Calculate Increases

How to calculate and accurately position increases and decreases

A top tip for stitch and row breakdowns for use on:

  • underarm seams
  • V-necks
  • raglans
  • darts
  • button hole placement
  • skirt flares
  • bias knitting
  • gathered sleeves
  • circular yokes

If you need to increase (or decrease) a specific number of stitches within a specific number of rows there is a reliable way to calculate this.

The spacing of the increases (ie the number of rows between the increases) is just as important as the number of increases. The last increase should not be right at the end of the required rows as you need to allow for any further shaping. For example your next step could be to cast off for the underarm of a sleeve. You need to consider both the bands of rows between the increases as well as the row which has the increases.

Try this example

Number of rows available to make all increases 90
Number of stitches to begin 70
Number of stitches required at end100
Total number of extra stitches required 30
Number of paired increases (1 at each end of the row) 15
But to allow for straight rows after the final increase is made + 1 to the total number of pairs 16

Work through the calculation

Use the figures and formula above and work through the calculation, looking carefully at the arrows to see how the parts of the formula are related.

  • You take the number of rows available (90) and divide them by the total of paired increases, 15 plus 1 (16 )
  • 16 goes into 90, 5 times plus a decimal point but round this up and show it as (+1) - you can't have parts of rows! (So 16 times 5 equals 80)
  • 90 - 80 leaves 10; now subtract 10 from the numbers of paired increases plus 1 which gives 6

These results are read as follows:-

  • Increase every 5 rows 6 times (which gives you 12 stitches and 30 rows)
  • Increase every 6 rows 9 times for a total of 15 paired increases plus 1 more band of rows (which gives you 18 stitches and 54 rows plus extra 6 rows)

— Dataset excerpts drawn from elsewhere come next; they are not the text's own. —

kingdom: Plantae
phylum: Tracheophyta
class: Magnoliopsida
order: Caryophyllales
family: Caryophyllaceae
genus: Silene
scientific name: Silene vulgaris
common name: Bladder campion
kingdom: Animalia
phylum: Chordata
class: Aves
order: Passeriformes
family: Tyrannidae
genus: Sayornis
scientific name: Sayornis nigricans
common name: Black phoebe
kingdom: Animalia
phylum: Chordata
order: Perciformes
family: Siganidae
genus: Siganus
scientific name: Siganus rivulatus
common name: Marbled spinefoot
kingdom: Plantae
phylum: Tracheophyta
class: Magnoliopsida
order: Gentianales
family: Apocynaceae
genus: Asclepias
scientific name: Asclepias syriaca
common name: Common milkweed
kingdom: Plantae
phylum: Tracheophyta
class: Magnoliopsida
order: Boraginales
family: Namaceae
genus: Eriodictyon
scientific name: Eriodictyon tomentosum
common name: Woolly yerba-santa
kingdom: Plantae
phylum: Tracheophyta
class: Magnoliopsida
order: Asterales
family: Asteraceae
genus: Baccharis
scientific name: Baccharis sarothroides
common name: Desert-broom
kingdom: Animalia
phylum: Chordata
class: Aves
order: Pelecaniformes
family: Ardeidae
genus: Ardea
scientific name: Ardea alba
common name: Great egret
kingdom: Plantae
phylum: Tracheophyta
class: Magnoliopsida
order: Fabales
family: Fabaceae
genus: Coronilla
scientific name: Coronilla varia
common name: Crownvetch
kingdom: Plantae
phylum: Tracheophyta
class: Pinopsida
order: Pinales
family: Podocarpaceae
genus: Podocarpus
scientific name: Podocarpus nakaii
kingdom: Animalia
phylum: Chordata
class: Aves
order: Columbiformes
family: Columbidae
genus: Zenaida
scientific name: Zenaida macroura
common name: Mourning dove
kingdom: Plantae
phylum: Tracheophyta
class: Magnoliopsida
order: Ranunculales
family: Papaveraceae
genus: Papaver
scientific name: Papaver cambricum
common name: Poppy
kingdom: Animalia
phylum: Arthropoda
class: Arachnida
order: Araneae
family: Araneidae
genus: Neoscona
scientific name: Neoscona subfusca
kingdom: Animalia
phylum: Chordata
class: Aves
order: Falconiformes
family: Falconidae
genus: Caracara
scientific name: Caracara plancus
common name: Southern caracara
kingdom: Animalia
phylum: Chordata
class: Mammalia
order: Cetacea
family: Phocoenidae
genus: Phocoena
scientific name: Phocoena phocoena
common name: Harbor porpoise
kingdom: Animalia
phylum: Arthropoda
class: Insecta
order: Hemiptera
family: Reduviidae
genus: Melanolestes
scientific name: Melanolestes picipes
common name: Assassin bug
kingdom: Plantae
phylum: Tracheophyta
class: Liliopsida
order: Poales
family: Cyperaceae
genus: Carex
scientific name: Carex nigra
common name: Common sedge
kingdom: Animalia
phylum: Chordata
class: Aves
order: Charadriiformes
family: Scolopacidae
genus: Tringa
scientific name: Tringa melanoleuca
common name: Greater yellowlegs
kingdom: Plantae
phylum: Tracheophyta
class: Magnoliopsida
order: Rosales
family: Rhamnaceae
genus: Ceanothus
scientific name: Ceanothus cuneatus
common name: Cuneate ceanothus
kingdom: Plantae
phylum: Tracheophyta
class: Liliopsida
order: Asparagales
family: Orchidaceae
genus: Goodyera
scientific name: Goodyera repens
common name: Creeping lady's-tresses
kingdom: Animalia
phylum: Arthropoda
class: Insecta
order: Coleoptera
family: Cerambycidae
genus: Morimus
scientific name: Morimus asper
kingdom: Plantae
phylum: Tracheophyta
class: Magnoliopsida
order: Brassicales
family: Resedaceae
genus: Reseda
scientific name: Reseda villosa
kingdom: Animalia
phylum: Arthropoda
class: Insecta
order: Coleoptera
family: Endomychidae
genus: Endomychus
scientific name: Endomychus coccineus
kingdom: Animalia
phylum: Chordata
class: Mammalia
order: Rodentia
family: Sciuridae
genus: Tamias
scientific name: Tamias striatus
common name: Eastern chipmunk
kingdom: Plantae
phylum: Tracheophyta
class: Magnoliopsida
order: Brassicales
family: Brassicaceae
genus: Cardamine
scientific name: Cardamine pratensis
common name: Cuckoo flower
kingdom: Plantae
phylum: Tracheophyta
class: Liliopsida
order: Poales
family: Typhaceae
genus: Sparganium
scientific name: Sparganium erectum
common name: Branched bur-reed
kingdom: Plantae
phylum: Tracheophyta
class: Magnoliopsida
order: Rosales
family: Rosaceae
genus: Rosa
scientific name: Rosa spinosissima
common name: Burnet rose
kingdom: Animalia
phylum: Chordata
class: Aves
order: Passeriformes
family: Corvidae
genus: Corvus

The method described above was included in Japanese diagrammatic patterns for machine knitting and gained prominence in the 1970s but the equation itself was derived by the ancient Greek mathematician, Diophantos. This method of calculation was called the Magic Formula by an American machine knitting authority because it proved so useful to British and American machine knitters at the time. It is also known as the line sum formula.